Pilgrim and Baxter also allowed timing trades by the clients of a New York broker-dealer firm called Wall Street Discount Corp. (WSDC), which is owned by Alan Lederfeind, a long-time friend of Baxter’s. The SEC claims Baxter provided Lederfeind “material, non-public” information on the funds’ holdings, which his clients could use to trade against. Left to their own devices, Appalachian Trails and WSDC clients traded “feverishly” in PBHG funds, Spitzer’s complaint says.
Until now, revelations in the fund scandal indicated that money invested by market timers represented just a small portion of a mutual fund’s assets. But Spitzer’s complaint said that Pilgrim Baxter’s own analysis showed that short-term assets ballooned in its funds from 1998 until late 2001.
In July 2001, for instance, Gary Pilgrim’s PBHG Growth Fund had almost $500 million in short-term assets, or nearly 14 percent of the total. Appalachian Trails and WSDC routinely moved chunks of money topping $50 million between a PBHG money market fund and Pilgrim’s Growth fund.

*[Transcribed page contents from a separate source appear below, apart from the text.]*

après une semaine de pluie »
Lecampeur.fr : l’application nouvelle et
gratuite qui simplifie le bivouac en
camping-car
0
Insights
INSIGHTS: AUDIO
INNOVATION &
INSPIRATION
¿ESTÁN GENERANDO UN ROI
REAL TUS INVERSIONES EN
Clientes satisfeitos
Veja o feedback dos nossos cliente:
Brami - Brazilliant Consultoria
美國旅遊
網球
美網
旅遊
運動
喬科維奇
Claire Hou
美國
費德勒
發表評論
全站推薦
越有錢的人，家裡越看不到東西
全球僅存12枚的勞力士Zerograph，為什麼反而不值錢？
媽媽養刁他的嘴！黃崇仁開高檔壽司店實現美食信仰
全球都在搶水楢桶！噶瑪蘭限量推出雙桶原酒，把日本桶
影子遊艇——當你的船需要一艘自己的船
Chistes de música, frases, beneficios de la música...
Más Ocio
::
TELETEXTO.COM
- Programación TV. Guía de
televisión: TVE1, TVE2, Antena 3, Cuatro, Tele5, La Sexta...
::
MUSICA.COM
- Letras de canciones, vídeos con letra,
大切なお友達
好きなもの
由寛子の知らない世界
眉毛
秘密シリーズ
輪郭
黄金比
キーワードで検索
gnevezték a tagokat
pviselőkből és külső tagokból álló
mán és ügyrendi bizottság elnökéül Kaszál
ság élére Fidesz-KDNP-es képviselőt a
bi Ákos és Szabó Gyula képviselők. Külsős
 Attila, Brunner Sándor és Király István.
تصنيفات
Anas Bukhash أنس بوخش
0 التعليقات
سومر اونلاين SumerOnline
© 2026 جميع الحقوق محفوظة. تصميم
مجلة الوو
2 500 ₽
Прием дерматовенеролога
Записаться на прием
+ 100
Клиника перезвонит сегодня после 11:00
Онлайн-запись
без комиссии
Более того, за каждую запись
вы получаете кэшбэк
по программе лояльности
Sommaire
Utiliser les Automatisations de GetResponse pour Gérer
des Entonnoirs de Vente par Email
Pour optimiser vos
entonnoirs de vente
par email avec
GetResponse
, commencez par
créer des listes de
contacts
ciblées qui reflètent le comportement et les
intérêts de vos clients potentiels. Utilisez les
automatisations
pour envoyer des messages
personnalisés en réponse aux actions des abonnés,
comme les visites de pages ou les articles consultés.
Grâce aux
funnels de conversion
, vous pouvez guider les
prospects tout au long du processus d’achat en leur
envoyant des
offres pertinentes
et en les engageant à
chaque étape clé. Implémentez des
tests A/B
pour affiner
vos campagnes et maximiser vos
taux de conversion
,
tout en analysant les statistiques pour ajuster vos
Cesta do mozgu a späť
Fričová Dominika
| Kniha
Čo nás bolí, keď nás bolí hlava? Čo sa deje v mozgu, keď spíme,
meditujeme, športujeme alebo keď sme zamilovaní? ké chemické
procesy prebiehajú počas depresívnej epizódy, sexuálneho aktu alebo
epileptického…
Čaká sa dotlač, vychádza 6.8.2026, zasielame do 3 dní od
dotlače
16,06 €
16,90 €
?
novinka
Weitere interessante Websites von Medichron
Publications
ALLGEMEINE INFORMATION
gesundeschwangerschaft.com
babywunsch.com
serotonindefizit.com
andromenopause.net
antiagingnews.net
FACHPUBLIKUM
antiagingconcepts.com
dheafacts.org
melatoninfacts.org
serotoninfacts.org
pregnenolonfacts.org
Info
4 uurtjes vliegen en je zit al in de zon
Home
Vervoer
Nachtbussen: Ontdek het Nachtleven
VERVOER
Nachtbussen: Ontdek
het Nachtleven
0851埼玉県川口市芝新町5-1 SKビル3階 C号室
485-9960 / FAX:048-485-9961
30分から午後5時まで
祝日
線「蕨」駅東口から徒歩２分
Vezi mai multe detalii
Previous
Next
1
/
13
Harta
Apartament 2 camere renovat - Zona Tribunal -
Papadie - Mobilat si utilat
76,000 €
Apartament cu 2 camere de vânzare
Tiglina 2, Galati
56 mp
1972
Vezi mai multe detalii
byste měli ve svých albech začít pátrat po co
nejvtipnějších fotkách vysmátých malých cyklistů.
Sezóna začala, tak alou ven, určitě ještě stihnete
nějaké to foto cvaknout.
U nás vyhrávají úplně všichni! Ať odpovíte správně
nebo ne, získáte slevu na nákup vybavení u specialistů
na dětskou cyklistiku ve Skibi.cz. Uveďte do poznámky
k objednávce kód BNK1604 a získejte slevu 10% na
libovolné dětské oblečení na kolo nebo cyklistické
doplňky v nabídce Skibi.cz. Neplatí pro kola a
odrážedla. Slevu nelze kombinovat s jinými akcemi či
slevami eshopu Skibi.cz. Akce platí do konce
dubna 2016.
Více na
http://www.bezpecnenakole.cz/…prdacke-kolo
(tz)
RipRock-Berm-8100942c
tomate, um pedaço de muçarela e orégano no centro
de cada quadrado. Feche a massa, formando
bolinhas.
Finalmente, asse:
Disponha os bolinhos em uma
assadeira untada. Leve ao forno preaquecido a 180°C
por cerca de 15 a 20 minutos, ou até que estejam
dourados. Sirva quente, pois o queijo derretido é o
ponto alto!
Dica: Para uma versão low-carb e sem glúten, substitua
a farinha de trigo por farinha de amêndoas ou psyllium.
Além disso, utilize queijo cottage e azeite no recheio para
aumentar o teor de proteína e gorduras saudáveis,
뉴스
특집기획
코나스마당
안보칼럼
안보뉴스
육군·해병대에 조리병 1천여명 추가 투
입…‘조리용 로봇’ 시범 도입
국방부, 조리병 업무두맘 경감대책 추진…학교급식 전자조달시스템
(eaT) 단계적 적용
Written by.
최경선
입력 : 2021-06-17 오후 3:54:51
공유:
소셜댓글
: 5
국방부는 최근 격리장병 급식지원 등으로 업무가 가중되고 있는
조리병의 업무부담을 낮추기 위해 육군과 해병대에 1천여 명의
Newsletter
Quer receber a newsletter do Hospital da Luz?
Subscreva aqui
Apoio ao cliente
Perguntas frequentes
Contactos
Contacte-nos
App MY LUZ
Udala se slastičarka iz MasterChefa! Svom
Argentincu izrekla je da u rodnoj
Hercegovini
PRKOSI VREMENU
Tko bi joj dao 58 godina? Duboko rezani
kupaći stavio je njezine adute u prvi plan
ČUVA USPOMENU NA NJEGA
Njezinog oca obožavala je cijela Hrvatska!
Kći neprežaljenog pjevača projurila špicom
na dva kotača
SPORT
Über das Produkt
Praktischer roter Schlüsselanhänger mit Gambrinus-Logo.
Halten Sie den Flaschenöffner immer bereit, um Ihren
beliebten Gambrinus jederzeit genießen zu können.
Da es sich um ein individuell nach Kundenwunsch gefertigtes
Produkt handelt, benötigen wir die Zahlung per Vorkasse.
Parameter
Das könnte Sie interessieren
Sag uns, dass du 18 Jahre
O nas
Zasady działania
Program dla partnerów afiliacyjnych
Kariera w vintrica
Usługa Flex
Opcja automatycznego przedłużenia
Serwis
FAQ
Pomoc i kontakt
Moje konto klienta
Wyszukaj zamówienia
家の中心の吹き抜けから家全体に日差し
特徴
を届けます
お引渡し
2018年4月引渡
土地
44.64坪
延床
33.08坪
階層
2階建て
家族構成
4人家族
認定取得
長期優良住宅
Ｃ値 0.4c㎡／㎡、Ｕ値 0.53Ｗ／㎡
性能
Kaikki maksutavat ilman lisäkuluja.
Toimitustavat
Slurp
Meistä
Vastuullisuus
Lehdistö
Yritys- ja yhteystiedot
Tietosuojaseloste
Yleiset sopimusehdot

In May 2000, Spitzer’s suit says, a PBHG fund manager complained in an email about having to manage the incessant flow of hot money.
“I’m not sure if this $100 MM is from Wall Street Discount,” the email said, “but it is really a disruptive amount of money. I wouldn’t keep hounding you about it if the size was not close to 10 percent of the total assets.”
The SEC suit estimates that Appalachian Trails netted $13 million in profits from PBHG trading in 2000 and 2001. Pilgrim’s share of that came to $3.9 million. Spitzer’s suit claims the firm itself raked in $250 million in fees managing the short-term money over a four-year period.
Shareholders, meanwhile, were left holding the bag. Not only did those profits and fees come directly out of their pockets, but the PBHG funds also suffered badly in the downturn. During the timeframe of Appalachain’s trading in 2000 and 2001, Spitzer’s suit says, PBHG Growth shareholders lost 60 percent and 26 percent, respectively.
Both suits seek to bar Pilgrim and Baxter from most aspects of the securities industry. They also seek an unspecified amount of restitution and penalties.
What impact these suits will have on the Strong investigation isn’t clear. But Spitzer has been outspoken about trying to make Richard Strong an example. So far, the Strong Financial board has acknowledged that the firm accepted market timing trades from a hedge fund called Canary Capital Partners. And it has admitted that Strong himself made trades for his own account in Strong mutual funds.
Strong’s attorney has maintained he has done nothing wrong.
Compounding Strong’s problems, however, is that unlike Pilgrim and Baxter, he owns 90 percent of his firm and has effective control over the whole operation.
For a prosecutor or regulator, said the SEC’s Gillette, “those are very compelling facts. Certainly the more ownership of a firm you have the more you’re going to profit from all of the ways a firm is going to profit.”